Conservation services include but are not limited to:

Paintings and object assessment and consultation
Conservation treatment recommendations and project estimates
Single pieces or full collections
On-site, in situ and in studio
Condition reports and photo documentation
Conservation and restoration of paintings
Conservation and restoration of objects such as:
frames, furniture, gilded objects & wood carvings

All services adhere to the AIC Code of Ethics

Here are examples of some steps in the process of conservation and restoration which are provided to give you an idea of what kind of intervention may be involved, depending of the specific needs of the painting/object:

Repair to Torn Canvas (oil on canvas by Allela C. Cornell 1914-1946)

A severe tear in the middle of the canvas.

Left: Stabilization of damage. Right: Filling of torn area.

Inpainting, used to re-establish color and detail to losses in the paint layer.


Cleaning involves removing aged and discolored varnish; dirt, grime or accretions. It could be done on both sides - front and back of the piece.

Cleaning is viewed by many as a simple and routine procedure, but it is one of the most potentially damaging processes if undertaken by an amateur. It is recommended to consult with a conservator first.

Cleaning of smoke damage. "The Silent Pool" by Sidney Lawrence, 1927, oil on canvas

Broken and Missing Elements

When restoring a sculpture or any object in general, the process involves the steps mentioned above and could include repair and/or reassembling missing and broken pieces in order to restore the original.

The following shows part of the restoration of the plaster statue "Winged Victory" c. 1949 from the collection of the Idaho Historical Society.
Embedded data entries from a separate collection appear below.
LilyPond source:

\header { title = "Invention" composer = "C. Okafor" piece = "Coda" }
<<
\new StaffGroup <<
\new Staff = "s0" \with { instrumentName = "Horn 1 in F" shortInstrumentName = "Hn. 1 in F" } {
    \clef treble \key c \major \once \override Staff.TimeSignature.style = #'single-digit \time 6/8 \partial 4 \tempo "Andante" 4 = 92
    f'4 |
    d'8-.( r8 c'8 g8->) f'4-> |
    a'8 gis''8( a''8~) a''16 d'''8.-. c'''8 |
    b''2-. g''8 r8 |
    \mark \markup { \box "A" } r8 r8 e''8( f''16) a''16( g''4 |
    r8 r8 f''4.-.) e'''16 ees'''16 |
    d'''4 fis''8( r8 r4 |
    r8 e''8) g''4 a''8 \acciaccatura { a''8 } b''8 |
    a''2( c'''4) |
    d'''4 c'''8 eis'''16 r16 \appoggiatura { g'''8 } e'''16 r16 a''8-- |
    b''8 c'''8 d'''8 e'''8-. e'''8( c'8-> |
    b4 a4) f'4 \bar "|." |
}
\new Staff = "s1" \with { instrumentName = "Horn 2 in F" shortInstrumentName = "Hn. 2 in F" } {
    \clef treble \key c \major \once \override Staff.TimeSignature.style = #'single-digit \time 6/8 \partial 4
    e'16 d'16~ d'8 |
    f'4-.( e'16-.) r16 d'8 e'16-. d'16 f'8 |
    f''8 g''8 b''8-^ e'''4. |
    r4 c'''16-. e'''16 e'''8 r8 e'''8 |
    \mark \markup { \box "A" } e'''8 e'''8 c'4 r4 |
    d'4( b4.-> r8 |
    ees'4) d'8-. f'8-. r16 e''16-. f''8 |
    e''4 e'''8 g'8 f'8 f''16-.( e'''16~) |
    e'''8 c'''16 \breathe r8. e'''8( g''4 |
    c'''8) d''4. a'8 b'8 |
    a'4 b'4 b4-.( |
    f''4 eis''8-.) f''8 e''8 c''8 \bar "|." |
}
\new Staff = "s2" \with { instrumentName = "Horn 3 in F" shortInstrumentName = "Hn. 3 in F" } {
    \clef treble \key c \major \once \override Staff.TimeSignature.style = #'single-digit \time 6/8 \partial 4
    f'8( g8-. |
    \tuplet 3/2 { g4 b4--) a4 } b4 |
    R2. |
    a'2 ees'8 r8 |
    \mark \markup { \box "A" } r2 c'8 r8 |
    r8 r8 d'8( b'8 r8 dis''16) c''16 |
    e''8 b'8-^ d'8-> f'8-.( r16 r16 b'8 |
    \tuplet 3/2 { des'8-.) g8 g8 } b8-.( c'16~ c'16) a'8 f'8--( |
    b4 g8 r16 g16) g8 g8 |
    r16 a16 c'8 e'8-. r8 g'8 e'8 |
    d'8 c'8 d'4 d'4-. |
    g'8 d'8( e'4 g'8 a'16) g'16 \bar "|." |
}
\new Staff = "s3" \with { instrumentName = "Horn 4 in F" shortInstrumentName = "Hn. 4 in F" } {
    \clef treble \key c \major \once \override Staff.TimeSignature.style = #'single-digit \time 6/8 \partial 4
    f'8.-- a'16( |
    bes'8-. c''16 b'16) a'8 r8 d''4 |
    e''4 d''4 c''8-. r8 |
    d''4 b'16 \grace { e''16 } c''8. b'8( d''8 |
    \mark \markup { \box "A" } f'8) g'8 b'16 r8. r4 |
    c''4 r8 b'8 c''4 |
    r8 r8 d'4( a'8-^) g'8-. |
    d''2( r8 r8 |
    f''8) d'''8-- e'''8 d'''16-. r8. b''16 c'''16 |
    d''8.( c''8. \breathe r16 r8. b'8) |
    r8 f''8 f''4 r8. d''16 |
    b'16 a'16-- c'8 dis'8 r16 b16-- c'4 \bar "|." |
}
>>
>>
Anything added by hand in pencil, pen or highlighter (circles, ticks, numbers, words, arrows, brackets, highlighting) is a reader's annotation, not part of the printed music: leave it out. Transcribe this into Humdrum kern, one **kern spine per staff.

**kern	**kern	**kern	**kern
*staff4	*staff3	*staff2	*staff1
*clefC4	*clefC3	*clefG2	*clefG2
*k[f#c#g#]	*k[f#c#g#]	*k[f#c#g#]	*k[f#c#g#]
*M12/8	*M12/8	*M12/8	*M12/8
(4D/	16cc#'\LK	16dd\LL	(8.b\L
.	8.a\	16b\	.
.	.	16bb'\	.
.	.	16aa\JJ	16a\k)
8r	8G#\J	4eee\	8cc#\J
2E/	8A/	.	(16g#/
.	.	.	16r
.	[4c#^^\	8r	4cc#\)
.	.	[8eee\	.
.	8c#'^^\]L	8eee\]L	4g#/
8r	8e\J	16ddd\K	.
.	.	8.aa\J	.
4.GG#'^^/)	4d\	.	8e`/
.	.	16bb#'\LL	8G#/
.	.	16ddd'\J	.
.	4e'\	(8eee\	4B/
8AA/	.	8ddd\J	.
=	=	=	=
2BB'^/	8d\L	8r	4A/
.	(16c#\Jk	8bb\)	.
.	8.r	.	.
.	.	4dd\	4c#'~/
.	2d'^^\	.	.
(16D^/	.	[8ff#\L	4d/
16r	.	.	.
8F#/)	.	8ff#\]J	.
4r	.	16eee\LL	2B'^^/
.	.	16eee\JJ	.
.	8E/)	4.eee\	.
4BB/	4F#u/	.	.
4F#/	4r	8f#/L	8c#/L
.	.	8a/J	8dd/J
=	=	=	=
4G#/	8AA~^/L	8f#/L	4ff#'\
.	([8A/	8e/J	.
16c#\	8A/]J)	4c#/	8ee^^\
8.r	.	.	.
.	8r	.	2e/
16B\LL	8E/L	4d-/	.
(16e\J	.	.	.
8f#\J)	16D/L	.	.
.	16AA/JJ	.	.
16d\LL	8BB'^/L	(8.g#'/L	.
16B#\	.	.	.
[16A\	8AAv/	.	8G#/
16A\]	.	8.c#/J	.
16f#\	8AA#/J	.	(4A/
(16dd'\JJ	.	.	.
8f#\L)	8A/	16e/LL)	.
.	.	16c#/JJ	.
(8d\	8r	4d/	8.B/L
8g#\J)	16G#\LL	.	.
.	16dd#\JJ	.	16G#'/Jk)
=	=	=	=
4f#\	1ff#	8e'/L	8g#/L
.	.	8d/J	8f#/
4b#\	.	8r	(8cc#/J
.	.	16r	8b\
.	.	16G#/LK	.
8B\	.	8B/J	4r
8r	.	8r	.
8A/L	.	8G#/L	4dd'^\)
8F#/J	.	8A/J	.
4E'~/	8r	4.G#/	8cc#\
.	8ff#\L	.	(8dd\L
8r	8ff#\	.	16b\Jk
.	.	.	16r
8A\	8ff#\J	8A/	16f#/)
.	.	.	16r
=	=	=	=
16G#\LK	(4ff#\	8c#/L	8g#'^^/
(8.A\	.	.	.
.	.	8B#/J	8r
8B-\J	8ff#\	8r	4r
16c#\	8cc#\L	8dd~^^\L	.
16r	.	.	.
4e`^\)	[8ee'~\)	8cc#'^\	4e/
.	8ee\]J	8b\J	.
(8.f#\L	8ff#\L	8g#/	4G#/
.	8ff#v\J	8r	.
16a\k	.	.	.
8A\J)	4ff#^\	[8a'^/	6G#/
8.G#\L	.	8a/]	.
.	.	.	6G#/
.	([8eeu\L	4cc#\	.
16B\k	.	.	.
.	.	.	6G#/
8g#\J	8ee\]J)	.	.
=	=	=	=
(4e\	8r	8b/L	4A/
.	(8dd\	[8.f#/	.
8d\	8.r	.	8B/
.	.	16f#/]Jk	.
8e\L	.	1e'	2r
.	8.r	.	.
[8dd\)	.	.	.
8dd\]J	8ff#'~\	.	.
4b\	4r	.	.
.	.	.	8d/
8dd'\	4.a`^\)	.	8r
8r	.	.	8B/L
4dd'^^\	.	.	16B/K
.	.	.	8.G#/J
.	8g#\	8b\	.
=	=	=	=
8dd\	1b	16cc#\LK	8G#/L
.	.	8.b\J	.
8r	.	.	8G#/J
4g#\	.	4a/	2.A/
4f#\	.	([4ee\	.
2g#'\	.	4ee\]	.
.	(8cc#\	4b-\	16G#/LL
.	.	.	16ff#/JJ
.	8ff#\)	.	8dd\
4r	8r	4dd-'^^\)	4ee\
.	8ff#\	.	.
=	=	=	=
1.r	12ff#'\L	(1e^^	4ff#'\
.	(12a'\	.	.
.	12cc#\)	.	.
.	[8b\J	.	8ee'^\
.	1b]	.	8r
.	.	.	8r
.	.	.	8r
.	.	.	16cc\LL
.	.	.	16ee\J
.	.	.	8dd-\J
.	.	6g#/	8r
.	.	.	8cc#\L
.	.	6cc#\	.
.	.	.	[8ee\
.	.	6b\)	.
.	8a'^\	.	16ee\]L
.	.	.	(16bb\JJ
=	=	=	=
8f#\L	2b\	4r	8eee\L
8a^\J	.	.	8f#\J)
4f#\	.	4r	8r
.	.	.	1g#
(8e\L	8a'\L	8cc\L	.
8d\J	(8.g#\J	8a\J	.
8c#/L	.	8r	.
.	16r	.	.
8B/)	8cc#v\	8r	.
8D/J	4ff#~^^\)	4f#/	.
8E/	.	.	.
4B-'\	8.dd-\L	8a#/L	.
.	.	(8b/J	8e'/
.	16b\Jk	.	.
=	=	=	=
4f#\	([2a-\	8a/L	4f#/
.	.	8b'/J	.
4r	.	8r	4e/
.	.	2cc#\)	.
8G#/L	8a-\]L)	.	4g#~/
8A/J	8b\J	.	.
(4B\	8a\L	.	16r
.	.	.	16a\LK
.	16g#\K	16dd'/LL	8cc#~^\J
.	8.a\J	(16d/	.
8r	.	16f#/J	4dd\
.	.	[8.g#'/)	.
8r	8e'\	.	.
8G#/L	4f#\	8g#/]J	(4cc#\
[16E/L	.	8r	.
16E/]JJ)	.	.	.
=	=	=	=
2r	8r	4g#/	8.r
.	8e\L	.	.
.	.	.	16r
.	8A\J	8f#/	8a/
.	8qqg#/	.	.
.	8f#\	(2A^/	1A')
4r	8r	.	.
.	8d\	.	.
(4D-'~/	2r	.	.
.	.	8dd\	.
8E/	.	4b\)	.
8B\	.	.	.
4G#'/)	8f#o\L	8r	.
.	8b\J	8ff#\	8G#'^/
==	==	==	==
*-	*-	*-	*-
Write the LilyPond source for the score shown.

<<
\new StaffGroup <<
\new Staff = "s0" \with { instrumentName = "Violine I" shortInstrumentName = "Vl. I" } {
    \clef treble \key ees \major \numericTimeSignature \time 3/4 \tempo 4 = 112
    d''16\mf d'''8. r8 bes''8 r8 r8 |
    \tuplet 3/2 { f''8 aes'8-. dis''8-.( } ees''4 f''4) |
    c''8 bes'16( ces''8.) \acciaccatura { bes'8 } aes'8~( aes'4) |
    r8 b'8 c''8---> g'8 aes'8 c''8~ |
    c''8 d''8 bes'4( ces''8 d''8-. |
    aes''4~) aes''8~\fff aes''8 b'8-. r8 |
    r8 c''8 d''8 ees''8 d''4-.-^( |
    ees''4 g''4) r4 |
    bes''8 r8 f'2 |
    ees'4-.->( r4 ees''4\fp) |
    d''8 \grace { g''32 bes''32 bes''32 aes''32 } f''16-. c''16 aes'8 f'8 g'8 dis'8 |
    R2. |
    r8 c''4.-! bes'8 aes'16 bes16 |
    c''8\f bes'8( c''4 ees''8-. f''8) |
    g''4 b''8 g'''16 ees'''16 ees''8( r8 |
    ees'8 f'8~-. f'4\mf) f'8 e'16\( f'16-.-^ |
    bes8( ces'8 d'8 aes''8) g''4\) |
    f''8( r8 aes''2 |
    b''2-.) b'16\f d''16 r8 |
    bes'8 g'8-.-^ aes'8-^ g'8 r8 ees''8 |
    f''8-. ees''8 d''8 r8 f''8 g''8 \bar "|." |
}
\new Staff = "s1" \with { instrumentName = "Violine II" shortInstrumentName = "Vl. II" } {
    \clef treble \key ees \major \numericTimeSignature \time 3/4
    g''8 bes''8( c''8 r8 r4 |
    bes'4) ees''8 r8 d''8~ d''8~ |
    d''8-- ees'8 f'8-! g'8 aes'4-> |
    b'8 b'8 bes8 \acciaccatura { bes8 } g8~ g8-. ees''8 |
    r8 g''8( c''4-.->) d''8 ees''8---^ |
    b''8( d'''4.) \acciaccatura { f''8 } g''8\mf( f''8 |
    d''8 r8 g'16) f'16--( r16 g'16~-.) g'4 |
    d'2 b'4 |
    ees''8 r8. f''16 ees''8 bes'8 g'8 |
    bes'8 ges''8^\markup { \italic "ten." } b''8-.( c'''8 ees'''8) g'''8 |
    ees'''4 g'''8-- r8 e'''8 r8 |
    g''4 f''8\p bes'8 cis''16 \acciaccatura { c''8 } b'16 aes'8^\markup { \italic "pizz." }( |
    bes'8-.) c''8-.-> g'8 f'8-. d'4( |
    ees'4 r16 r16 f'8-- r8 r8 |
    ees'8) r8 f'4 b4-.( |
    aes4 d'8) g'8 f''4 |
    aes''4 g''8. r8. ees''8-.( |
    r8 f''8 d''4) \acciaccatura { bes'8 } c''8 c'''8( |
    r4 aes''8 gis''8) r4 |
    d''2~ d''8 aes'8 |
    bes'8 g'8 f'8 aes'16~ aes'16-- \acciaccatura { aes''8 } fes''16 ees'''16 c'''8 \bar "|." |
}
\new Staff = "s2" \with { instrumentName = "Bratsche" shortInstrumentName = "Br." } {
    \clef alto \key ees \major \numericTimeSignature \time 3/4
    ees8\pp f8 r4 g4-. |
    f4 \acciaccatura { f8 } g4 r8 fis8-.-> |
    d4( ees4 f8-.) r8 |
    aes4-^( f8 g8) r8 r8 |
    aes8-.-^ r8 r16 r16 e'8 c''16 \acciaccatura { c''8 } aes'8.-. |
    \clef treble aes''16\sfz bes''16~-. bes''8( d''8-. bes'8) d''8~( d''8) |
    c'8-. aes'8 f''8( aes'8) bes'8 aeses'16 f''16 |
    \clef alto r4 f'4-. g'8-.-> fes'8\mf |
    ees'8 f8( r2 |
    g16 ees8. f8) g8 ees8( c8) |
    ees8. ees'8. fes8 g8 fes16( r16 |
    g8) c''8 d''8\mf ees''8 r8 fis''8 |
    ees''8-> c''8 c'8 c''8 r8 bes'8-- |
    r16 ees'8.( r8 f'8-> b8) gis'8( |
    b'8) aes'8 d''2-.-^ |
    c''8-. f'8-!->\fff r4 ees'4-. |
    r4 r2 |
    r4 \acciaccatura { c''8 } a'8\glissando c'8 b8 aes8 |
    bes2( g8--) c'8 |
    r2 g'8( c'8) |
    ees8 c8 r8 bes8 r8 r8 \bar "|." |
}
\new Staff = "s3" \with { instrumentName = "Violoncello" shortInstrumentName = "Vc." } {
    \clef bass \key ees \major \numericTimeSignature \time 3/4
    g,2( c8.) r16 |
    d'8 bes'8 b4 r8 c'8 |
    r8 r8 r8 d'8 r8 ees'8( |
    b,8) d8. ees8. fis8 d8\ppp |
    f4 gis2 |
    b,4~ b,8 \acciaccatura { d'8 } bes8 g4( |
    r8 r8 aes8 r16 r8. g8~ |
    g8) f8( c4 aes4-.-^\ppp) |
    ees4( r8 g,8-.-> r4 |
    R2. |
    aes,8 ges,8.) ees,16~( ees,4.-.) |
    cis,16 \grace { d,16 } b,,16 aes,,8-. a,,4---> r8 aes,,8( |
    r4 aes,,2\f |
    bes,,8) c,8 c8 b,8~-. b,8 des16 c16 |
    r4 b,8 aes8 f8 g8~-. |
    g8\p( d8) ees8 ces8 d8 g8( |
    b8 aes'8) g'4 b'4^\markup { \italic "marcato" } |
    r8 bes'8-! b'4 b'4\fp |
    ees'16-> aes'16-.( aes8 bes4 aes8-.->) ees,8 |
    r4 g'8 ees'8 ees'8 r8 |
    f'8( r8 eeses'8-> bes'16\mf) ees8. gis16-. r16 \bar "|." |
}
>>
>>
It is a plaster replica of the original marble statue of Nike of Samothrace. The original statue was found on the island of Samothrace, Greece, in 1863 by a French vice-consul. The replica is a hollow form plaster cast supported by an armature structure.

This statue is part of a larger gift given to Idaho by the city of Paris as a 'thank you' to the United States for its aid in liberating France from Nazi Germany in World War II.

Wings before assembling to the body.

Winged Victory assembled before the start of the restoration of the missing details and damaged areas.

Cleaning of the surface.

This is an example of a missing element of the plaster sculpture.

The missing portion of the edge of the clothing has been modeled.

Inpainting of the filled area.


After completion of the restoration.
On display at the Idaho State Capitol Building.

Restoration of George Washington Equestrian Statue, 1869 yellow pine with gilding

George Washington by Charles L. Ostner (1830-1913) Laonging, Austria

This statue was created by Ostner for the Idaho Territory and dedicated to its pioneers. He carved at night by torchlight for four years and used a postage stamp of George Washington as a model for the head.

The statue stood outside the Territorial Capitol in Boise until the building was removed for the Idaho State Capitol. It was restored and encased in a glass enclosure in 1996.

Crack and abrasion.

Filling of cracked area.

Gilding over filled area.

Finalizing the color blend of the newly gilded areas.

The statue after completion of the restoration.